**YOUR INSTRUCTIONS:** From the entries below, list each line with "master".

[Opening SUPPLIED MATERIAL section]

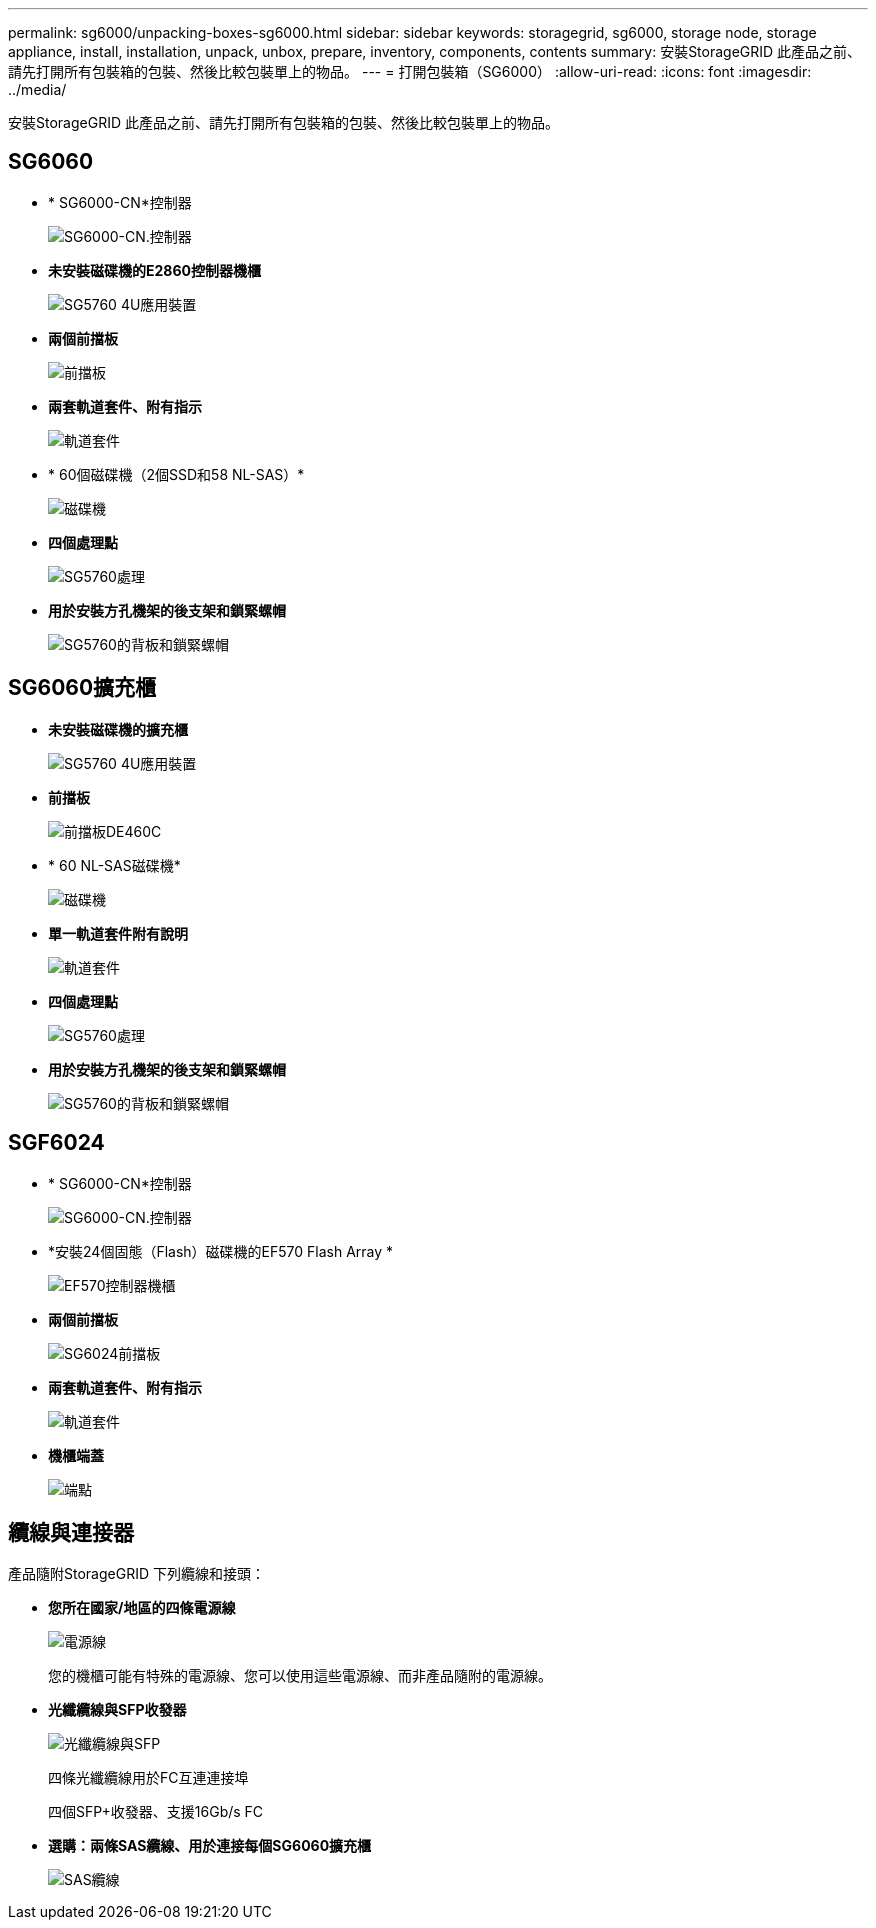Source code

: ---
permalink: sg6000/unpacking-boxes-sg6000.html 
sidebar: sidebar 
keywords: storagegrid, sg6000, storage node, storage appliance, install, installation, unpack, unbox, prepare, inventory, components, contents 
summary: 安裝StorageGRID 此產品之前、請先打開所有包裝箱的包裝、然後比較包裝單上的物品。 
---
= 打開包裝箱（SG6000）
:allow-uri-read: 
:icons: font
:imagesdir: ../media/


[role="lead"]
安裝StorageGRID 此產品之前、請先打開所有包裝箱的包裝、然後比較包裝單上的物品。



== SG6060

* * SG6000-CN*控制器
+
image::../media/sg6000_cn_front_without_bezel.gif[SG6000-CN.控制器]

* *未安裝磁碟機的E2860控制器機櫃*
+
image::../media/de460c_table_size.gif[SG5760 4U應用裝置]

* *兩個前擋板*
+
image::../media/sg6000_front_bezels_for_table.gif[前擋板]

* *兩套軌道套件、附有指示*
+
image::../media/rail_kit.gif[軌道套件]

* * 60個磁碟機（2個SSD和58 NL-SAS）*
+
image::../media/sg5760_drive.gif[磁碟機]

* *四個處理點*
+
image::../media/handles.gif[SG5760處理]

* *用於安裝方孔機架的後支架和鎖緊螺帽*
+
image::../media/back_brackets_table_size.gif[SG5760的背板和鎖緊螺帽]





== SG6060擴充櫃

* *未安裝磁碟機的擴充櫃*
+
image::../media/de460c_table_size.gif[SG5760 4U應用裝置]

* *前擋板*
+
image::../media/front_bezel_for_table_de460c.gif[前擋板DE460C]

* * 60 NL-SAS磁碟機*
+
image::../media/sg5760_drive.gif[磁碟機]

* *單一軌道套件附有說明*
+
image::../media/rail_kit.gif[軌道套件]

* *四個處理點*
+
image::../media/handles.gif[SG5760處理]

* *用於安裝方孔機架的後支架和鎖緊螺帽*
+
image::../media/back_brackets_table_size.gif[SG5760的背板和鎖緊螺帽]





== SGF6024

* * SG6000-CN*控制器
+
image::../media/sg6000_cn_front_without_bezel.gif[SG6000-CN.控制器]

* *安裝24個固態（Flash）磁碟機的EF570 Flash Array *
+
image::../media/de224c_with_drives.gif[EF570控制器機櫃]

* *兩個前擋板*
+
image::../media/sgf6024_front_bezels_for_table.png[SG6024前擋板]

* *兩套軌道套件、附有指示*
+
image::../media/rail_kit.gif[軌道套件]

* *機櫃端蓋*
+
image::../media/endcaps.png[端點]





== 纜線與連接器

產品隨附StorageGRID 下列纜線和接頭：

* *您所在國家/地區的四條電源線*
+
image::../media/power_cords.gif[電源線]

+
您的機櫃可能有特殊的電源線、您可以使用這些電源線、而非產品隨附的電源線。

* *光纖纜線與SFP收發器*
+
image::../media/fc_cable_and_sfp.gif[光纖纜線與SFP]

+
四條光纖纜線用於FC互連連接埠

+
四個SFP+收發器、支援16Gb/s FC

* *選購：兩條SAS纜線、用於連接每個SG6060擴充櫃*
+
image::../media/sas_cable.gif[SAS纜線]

[Closing SUPPLIED MATERIAL section]
[Opening SUPPLIED MATERIAL section]

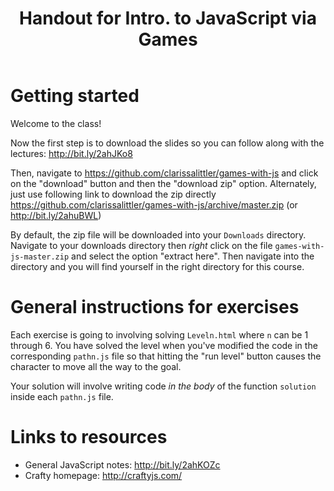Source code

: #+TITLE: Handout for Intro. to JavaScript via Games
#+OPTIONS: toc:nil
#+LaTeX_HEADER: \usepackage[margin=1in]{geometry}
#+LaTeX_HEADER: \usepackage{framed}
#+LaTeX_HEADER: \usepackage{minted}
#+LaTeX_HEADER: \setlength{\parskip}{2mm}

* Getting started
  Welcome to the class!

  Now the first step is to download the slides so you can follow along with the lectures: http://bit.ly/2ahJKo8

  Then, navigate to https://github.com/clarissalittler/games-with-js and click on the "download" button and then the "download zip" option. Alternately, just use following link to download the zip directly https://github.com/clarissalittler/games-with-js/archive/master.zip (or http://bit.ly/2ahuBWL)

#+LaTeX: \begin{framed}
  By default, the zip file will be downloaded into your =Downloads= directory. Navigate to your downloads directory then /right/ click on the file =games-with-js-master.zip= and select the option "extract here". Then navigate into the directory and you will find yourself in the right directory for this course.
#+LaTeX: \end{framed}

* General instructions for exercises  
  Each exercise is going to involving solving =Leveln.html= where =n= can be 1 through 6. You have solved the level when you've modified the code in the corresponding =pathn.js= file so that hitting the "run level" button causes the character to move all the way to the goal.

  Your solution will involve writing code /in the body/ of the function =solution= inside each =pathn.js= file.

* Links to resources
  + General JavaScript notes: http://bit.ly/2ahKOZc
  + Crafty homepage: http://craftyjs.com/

[Closing SUPPLIED MATERIAL section]

**COMPLETED TASK:**
  Then, navigate to https://github.com/clarissalittler/games-with-js and click on the "download" button and then the "download zip" option. Alternately, just use following link to download the zip directly https://github.com/clarissalittler/games-with-js/archive/master.zip (or http://bit.ly/2ahuBWL)
  By default, the zip file will be downloaded into your =Downloads= directory. Navigate to your downloads directory then /right/ click on the file =games-with-js-master.zip= and select the option "extract here". Then navigate into the directory and you will find yourself in the right directory for this course.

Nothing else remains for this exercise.